### [Stated problem]
Extend the passage below on annual leave and sickness absence under EU law, picking up after its final sentence.

### [Passage provided]
********

It is well established, as a result of a number of decisions by the European Court of Justice (ECJ), that an individual’s right to take annual leave enshrined in the European Working Time Directive (2003/88/EC) is distinct from their need to take sickness absence. It is now clear that an individual’s holiday entitlement continues to accrue during periods of sickness absence, and that an employee who is absent due to sickness and is unable to take holiday has the right to take it at a later date (or to be paid in lieu of the holiday if their employment is terminated).
Does it matter when the period of sickness starts?
Until recently, it was not clear whether or not an employee is entitled to take annual leave at a later date regardless of when they fall sick, whether they fall sick before the period of leave is due to start or fall sick during a period of leave. The ECJ has now given its judgment in the case of Asociación Nacional de Grandes Empresas de Distribución (ANGED) v Federación de Asociaciones Sindicales (FASGA) and others (Case C-78/11 ECJ).
The ECJ has made it clear that the point at which a worker’s sickness arises is irrelevant; a worker is entitled to take paid annual leave which coincides with sickness at a later time, irrespective of the point at which the incapacity for work arose. If necessary, and in accordance with the ECJ’s previous decisions, a new period of annual leave may be scheduled outside the normal reference period for holiday (i.e. beyond the holiday year).
A copy of the ECJ judgment in ANGED v FASGA is available here
Carrying forward holiday
The ECJ has also recently held that the period in which unused holiday can be carried forward must be “substantially longer” than the reference period. In KHS AG v Schulte (Case C-214/10 ECJ) it held that a carry-over period of 15 months was sufficient; in Neidel v Stadt Frankfurt am Main (Case C-337/10), a period of nine months was held not to be sufficient.
In the UK, we currently have two conflicting decisions from the Employment Appeal Tribunal (EAT) on the issue of whether an individual can carry forward their unused holiday entitlement to a subsequent holiday year, even if they have not requested to take a period of holiday during their sickness absence. The first of these decisions, Larner v NHS Leeds, in which the EAT held that it was not necessary for the employee to give notice of her request to take annual leave, has been appealed to the Court of Appeal and judgment is expected shortly (see our previous briefing).

********

### [Raw data]
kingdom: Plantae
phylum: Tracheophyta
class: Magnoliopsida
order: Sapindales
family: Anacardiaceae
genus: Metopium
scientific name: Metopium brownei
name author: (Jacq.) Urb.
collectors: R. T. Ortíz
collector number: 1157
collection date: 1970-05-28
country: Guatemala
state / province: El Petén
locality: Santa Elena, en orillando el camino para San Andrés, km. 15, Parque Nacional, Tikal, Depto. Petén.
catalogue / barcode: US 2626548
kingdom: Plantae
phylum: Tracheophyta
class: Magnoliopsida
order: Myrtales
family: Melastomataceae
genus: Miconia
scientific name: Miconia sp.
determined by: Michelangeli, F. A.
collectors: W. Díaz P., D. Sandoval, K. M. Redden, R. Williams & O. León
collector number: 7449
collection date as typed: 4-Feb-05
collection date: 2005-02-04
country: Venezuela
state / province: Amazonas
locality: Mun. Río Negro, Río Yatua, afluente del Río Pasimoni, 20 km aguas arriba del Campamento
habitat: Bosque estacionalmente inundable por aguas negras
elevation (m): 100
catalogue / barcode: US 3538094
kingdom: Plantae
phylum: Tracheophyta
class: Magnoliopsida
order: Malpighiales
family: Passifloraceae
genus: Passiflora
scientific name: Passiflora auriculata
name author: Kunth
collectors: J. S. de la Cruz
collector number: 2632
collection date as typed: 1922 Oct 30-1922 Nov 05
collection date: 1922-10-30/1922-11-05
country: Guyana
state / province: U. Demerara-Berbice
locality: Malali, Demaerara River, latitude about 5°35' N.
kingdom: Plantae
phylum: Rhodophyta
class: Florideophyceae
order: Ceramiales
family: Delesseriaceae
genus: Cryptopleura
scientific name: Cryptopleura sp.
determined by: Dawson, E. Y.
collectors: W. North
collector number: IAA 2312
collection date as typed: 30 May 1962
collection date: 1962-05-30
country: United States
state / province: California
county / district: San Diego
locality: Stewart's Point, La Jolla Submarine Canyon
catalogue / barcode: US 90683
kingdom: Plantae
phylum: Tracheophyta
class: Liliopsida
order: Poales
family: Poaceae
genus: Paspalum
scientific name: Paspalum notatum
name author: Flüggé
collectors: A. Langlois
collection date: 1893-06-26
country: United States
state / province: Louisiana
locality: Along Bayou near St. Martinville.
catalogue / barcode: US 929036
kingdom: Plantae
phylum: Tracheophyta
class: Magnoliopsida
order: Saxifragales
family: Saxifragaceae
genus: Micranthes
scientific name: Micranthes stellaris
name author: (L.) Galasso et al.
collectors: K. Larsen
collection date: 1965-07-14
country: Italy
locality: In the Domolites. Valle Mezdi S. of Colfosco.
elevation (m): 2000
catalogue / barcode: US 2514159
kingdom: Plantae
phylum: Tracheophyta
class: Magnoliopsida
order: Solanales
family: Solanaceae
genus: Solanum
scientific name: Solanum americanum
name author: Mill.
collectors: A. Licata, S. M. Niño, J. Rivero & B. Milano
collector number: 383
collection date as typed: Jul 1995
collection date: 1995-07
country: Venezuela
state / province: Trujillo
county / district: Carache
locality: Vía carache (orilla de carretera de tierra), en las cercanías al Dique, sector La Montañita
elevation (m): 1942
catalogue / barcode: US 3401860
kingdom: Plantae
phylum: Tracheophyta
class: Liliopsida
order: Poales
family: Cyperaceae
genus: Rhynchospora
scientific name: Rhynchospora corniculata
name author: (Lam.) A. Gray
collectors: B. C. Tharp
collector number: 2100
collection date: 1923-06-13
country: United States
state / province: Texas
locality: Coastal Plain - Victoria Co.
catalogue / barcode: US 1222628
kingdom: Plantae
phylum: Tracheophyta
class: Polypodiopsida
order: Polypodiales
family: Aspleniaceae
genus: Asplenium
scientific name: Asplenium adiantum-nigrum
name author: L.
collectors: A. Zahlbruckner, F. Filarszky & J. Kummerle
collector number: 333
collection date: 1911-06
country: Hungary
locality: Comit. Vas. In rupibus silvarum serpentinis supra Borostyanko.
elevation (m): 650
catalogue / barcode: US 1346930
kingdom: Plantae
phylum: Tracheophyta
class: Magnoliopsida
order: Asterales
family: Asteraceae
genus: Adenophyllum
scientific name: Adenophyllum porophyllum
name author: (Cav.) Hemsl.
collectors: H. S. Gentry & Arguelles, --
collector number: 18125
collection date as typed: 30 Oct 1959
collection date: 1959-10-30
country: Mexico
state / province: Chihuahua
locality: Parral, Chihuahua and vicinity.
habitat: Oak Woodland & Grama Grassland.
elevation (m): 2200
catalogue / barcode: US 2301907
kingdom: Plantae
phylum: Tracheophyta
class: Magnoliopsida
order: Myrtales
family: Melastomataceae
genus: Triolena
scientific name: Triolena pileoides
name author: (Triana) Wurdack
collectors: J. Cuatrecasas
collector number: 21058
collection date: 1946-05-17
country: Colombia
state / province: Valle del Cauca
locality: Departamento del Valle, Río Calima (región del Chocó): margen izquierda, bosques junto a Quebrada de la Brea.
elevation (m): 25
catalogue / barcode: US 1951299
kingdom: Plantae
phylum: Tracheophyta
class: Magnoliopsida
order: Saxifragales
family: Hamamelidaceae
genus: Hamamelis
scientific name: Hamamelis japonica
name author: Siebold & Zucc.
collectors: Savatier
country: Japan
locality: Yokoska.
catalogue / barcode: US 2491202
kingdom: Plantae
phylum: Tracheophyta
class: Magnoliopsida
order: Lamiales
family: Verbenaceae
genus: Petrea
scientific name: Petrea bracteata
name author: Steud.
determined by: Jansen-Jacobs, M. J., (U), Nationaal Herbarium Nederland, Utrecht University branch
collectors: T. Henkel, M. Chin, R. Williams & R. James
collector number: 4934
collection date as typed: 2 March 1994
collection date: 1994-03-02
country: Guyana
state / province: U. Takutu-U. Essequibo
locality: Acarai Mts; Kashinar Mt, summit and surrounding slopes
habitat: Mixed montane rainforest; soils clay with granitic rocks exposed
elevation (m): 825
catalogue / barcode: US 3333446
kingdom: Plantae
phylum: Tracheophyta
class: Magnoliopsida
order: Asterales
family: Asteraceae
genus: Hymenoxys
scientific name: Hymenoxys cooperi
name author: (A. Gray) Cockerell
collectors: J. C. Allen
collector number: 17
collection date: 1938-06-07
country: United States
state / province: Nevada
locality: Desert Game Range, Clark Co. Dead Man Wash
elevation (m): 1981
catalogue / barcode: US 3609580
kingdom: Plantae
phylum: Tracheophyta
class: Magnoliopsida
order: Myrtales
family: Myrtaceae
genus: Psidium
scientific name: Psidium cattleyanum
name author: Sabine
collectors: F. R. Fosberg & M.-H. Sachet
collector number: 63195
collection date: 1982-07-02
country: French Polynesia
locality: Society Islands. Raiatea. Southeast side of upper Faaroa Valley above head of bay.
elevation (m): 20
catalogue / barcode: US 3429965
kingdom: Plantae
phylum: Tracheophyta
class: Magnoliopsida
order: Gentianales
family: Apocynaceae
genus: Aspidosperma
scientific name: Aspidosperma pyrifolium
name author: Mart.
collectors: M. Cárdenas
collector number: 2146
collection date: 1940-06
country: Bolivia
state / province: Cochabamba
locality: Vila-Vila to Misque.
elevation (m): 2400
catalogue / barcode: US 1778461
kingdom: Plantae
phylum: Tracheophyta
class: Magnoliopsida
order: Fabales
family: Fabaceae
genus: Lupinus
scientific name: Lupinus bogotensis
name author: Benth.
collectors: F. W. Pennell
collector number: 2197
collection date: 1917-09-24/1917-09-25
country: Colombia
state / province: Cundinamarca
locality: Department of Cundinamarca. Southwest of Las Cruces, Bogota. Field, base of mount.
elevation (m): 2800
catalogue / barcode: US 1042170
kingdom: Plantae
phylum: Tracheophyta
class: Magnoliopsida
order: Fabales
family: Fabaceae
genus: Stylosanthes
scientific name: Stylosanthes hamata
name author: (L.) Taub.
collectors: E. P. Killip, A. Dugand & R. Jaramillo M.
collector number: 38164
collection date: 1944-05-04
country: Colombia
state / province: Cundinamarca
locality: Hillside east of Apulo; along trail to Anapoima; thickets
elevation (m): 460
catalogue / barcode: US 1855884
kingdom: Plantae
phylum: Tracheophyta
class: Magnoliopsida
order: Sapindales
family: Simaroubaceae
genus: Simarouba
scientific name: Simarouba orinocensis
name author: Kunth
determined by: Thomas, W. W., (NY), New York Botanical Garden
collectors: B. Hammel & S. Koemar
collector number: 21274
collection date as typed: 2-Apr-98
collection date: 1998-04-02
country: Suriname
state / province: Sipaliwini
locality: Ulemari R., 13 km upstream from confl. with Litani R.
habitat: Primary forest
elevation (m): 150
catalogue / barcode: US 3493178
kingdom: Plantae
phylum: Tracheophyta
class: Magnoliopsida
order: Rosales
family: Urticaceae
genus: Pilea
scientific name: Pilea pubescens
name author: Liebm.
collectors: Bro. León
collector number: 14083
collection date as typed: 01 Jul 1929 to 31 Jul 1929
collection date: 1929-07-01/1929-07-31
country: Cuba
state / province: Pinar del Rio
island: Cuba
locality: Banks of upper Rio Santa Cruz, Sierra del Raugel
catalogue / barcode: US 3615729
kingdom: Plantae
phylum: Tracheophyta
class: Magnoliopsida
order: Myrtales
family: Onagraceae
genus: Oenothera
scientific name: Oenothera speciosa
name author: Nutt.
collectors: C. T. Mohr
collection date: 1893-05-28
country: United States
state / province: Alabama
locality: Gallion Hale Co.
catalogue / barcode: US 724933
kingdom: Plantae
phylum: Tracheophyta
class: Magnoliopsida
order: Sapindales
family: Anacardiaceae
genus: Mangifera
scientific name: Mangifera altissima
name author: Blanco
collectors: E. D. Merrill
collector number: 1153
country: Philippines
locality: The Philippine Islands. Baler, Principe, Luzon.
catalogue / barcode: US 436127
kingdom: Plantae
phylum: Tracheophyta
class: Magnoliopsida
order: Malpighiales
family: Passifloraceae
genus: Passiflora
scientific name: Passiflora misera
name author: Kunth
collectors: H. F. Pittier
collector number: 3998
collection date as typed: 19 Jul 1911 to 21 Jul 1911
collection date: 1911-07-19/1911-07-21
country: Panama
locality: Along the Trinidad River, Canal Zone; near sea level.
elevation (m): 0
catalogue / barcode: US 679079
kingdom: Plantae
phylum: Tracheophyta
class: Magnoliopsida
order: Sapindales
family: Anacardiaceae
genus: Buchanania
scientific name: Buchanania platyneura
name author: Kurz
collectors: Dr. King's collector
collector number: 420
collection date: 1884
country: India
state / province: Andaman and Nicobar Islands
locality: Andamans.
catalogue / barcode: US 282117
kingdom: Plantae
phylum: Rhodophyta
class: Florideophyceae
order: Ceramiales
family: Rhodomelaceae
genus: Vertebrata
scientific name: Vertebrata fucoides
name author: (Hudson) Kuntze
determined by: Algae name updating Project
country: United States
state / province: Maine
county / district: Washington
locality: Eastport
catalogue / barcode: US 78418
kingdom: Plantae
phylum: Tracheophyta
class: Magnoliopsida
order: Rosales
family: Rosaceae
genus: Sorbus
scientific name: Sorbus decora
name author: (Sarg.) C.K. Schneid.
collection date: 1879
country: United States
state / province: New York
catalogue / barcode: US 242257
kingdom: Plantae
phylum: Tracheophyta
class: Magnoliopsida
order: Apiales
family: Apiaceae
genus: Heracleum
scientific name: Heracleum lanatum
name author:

********

### [Task output]
Amendments to the Working Time Regulations
In 2011, as part of its Modern Workplaces Consultation, the Government consulted on its intention to amend the Working Time Regulations 1998 to take into account developments as a result of ECJ decisions. We can also expect guidance for employers on dealing with the issue of sickness absence coinciding with annual leave. It had been suggested that the amended Regulations would take effect in 2012, but as the draft Regulations have yet to be published, it now appears unlikely (although not impossible) that we will have the amendments in place this year.
In the meantime, employers should be aware that employees who fall sick before or during a scheduled period of annual leave should be permitted to take the holiday at a later date, even if this means carrying it forward to a new holiday year. Employers should ensure, however, that employees follow the usual procedure for reporting sickness absence, even if they are on holiday. Employees should be required to self-certificate or provide a doctor’s certificate to cover their period of illness, and to attend a return to work interview.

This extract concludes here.